WHAT THE TASK REQUIRES: Exact reproduction required: the lines below from the line with "- Show the card suits" to the line with "- Change the", both ends included, and no others.

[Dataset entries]
☆ ☆ ☆

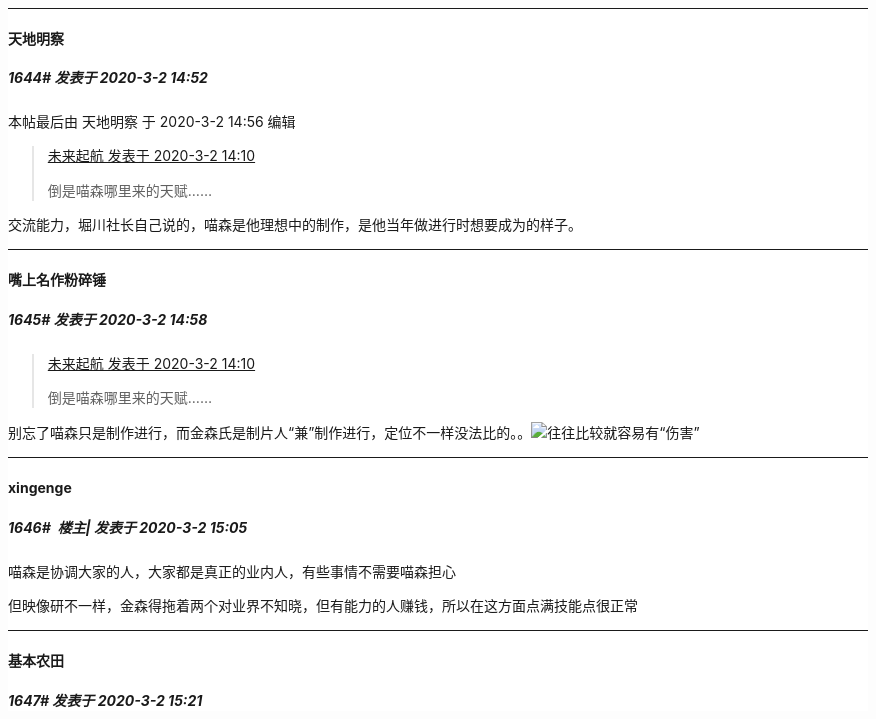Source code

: 





*****

####  天地明察  
##### 1644#       发表于 2020-3-2 14:52



 本帖最后由 天地明察 于 2020-3-2 14:56 编辑 
<blockquote><a href="httphttps://bbs.saraba1st.com/2b/forum.php?mod=redirect&amp;goto=findpost&amp;pid=46590619&amp;ptid=1829936" target="_blank">未来起航 发表于 2020-3-2 14:10</a>

倒是喵森哪里来的天赋……</blockquote>
交流能力，堀川社长自己说的，喵森是他理想中的制作，是他当年做进行时想要成为的样子。







*****

####  嘴上名作粉碎锤  
##### 1645#       发表于 2020-3-2 14:58



<blockquote><a href="httphttps://bbs.saraba1st.com/2b/forum.php?mod=redirect&amp;goto=findpost&amp;pid=46590619&amp;ptid=1829936" target="_blank">未来起航 发表于 2020-3-2 14:10</a>

倒是喵森哪里来的天赋……</blockquote>
别忘了喵森只是制作进行，而金森氏是制片人“兼”制作进行，定位不一样没法比的。。<img src="https://static.saraba1st.com/image/smiley/face2017/185.png" referrerpolicy="no-referrer">往往比较就容易有“伤害”







*****

####  xingenge  
##### 1646#         楼主| 发表于 2020-3-2 15:05




喵森是协调大家的人，大家都是真正的业内人，有些事情不需要喵森担心

但映像研不一样，金森得拖着两个对业界不知晓，但有能力的人赚钱，所以在这方面点满技能点很正常







*****

####  基本农田  
##### 1647#       发表于 2020-3-2 15:21
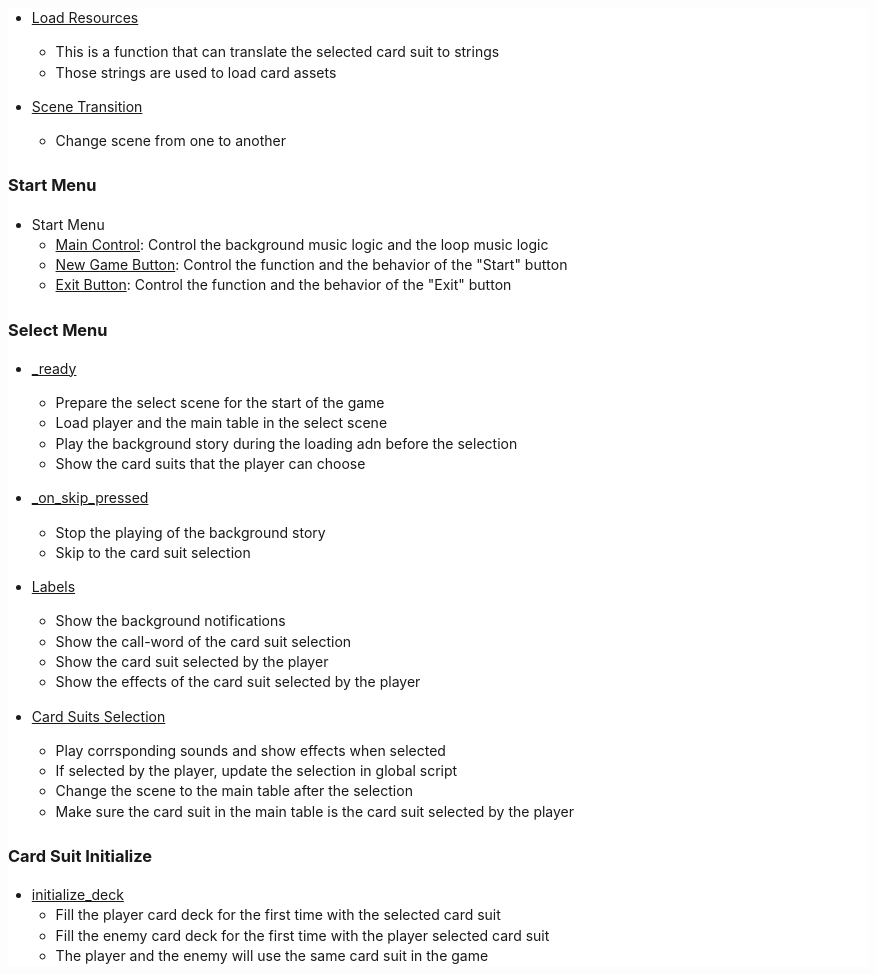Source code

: - [Load Resources](https://github.com/quiet98k/BlackJack-Brawl/blob/308fa600c9bf294687599fbc324c0dd48de9d5f0/cardgame/scripts/game.gd#L37)
  - This is a function that can translate the selected card suit to strings
  - Those strings are used to load card assets

- [Scene Transition](https://github.com/quiet98k/BlackJack-Brawl/blob/7127080c822d2f173a1fa1492f0d664307100cbd/cardgame/scripts/scene_transition.gd#L1)
  - Change scene from one to another

### Start Menu

- Start Menu
  - [Main Control](https://github.com/quiet98k/BlackJack-Brawl/blob/48c79c4c7bc0d4afa46c2e691578f687b1a1cf4d/cardgame/ui/start_menu.gd#L1C12-L12C11): Control the background music logic and the loop music logic
  - [New Game Button](https://github.com/quiet98k/BlackJack-Brawl/blob/48c79c4c7bc0d4afa46c2e691578f687b1a1cf4d/cardgame/ui/new_game_button.gd#L1): Control the function and the behavior of the "Start" button
  - [Exit Button](https://github.com/quiet98k/BlackJack-Brawl/blob/48c79c4c7bc0d4afa46c2e691578f687b1a1cf4d/cardgame/ui/exit_game_button.gd#L1): Control the function and the behavior of the "Exit" button

### Select Menu

- [_ready](https://github.com/quiet98k/BlackJack-Brawl/blob/6d54931fc3de6459a55263a9b4c2b9e4de6a02f1/cardgame/scripts/select_menu.gd#L23)
  - Prepare the select scene for the start of the game
  - Load player and the main table in the select scene
  - Play the background story during the loading adn before the selection
  - Show the card suits that the player can choose
    
- [_on_skip_pressed](https://github.com/quiet98k/BlackJack-Brawl/blob/6d54931fc3de6459a55263a9b4c2b9e4de6a02f1/cardgame/scripts/select_menu.gd#L165C6-L165C22)
  - Stop the playing of the background story
  - Skip to the card suit selection
    
- [Labels](https://github.com/quiet98k/BlackJack-Brawl/blob/6d54931fc3de6459a55263a9b4c2b9e4de6a02f1/cardgame/scripts/select_menu.gd)
  - Show the background notifications
  - Show the call-word of the card suit selection
  - Show the card suit selected by the player
  - Show the effects of the card suit selected by the player

- [Card Suits Selection](https://github.com/quiet98k/BlackJack-Brawl/blob/6d54931fc3de6459a55263a9b4c2b9e4de6a02f1/cardgame/scripts/select_menu.gd)
  - Play corrsponding sounds and show effects when selected
  - If selected by the player, update the selection in global script
  - Change the scene to the main table after the selection
  - Make sure the card suit in the main table is the card suit selected by the player

### Card Suit Initialize

- [initialize_deck](https://github.com/quiet98k/BlackJack-Brawl/blob/868ac51d89db45261a767abd1424ca992da7d9c8/cardgame/scripts/player.gd#L37)
  - Fill the player card deck for the first time with the selected card suit
  - Fill the enemy card deck for the first time with the player selected card suit
  - The player and the enemy will use the same card suit in the game
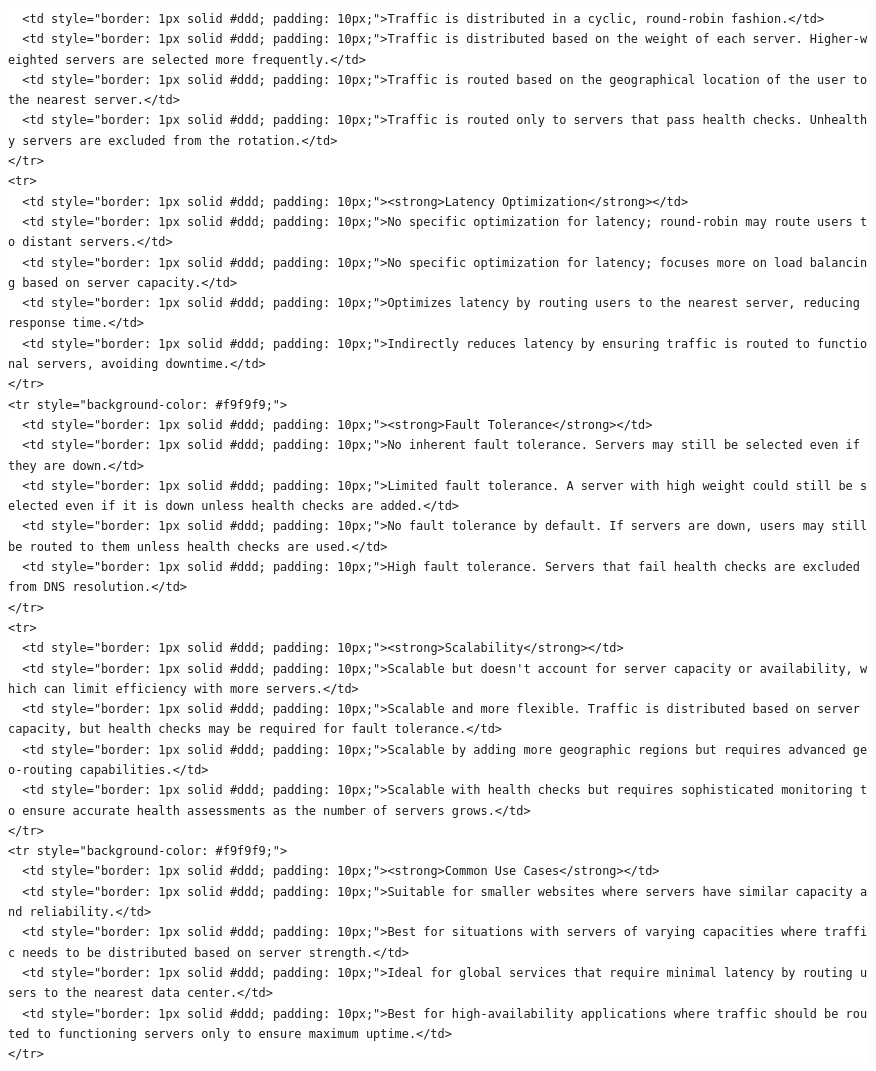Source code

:       <td style="border: 1px solid #ddd; padding: 10px;">Traffic is distributed in a cyclic, round-robin fashion.</td>
      <td style="border: 1px solid #ddd; padding: 10px;">Traffic is distributed based on the weight of each server. Higher-weighted servers are selected more frequently.</td>
      <td style="border: 1px solid #ddd; padding: 10px;">Traffic is routed based on the geographical location of the user to the nearest server.</td>
      <td style="border: 1px solid #ddd; padding: 10px;">Traffic is routed only to servers that pass health checks. Unhealthy servers are excluded from the rotation.</td>
    </tr>
    <tr>
      <td style="border: 1px solid #ddd; padding: 10px;"><strong>Latency Optimization</strong></td>
      <td style="border: 1px solid #ddd; padding: 10px;">No specific optimization for latency; round-robin may route users to distant servers.</td>
      <td style="border: 1px solid #ddd; padding: 10px;">No specific optimization for latency; focuses more on load balancing based on server capacity.</td>
      <td style="border: 1px solid #ddd; padding: 10px;">Optimizes latency by routing users to the nearest server, reducing response time.</td>
      <td style="border: 1px solid #ddd; padding: 10px;">Indirectly reduces latency by ensuring traffic is routed to functional servers, avoiding downtime.</td>
    </tr>
    <tr style="background-color: #f9f9f9;">
      <td style="border: 1px solid #ddd; padding: 10px;"><strong>Fault Tolerance</strong></td>
      <td style="border: 1px solid #ddd; padding: 10px;">No inherent fault tolerance. Servers may still be selected even if they are down.</td>
      <td style="border: 1px solid #ddd; padding: 10px;">Limited fault tolerance. A server with high weight could still be selected even if it is down unless health checks are added.</td>
      <td style="border: 1px solid #ddd; padding: 10px;">No fault tolerance by default. If servers are down, users may still be routed to them unless health checks are used.</td>
      <td style="border: 1px solid #ddd; padding: 10px;">High fault tolerance. Servers that fail health checks are excluded from DNS resolution.</td>
    </tr>
    <tr>
      <td style="border: 1px solid #ddd; padding: 10px;"><strong>Scalability</strong></td>
      <td style="border: 1px solid #ddd; padding: 10px;">Scalable but doesn't account for server capacity or availability, which can limit efficiency with more servers.</td>
      <td style="border: 1px solid #ddd; padding: 10px;">Scalable and more flexible. Traffic is distributed based on server capacity, but health checks may be required for fault tolerance.</td>
      <td style="border: 1px solid #ddd; padding: 10px;">Scalable by adding more geographic regions but requires advanced geo-routing capabilities.</td>
      <td style="border: 1px solid #ddd; padding: 10px;">Scalable with health checks but requires sophisticated monitoring to ensure accurate health assessments as the number of servers grows.</td>
    </tr>
    <tr style="background-color: #f9f9f9;">
      <td style="border: 1px solid #ddd; padding: 10px;"><strong>Common Use Cases</strong></td>
      <td style="border: 1px solid #ddd; padding: 10px;">Suitable for smaller websites where servers have similar capacity and reliability.</td>
      <td style="border: 1px solid #ddd; padding: 10px;">Best for situations with servers of varying capacities where traffic needs to be distributed based on server strength.</td>
      <td style="border: 1px solid #ddd; padding: 10px;">Ideal for global services that require minimal latency by routing users to the nearest data center.</td>
      <td style="border: 1px solid #ddd; padding: 10px;">Best for high-availability applications where traffic should be routed to functioning servers only to ensure maximum uptime.</td>
    </tr>
  </tbody>
</table>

☆ ☆ ☆

ANSWER TO THIS PROBLEM:
  - Show the card suits that the player can choose
    
- [_on_skip_pressed](https://github.com/quiet98k/BlackJack-Brawl/blob/6d54931fc3de6459a55263a9b4c2b9e4de6a02f1/cardgame/scripts/select_menu.gd#L165C6-L165C22)
  - Stop the playing of the background story
  - Skip to the card suit selection
    
- [Labels](https://github.com/quiet98k/BlackJack-Brawl/blob/6d54931fc3de6459a55263a9b4c2b9e4de6a02f1/cardgame/scripts/select_menu.gd)
  - Show the background notifications
  - Show the call-word of the card suit selection
  - Show the card suit selected by the player
  - Show the effects of the card suit selected by the player

- [Card Suits Selection](https://github.com/quiet98k/BlackJack-Brawl/blob/6d54931fc3de6459a55263a9b4c2b9e4de6a02f1/cardgame/scripts/select_menu.gd)
  - Play corrsponding sounds and show effects when selected
  - If selected by the player, update the selection in global script
  - Change the scene to the main table after the selection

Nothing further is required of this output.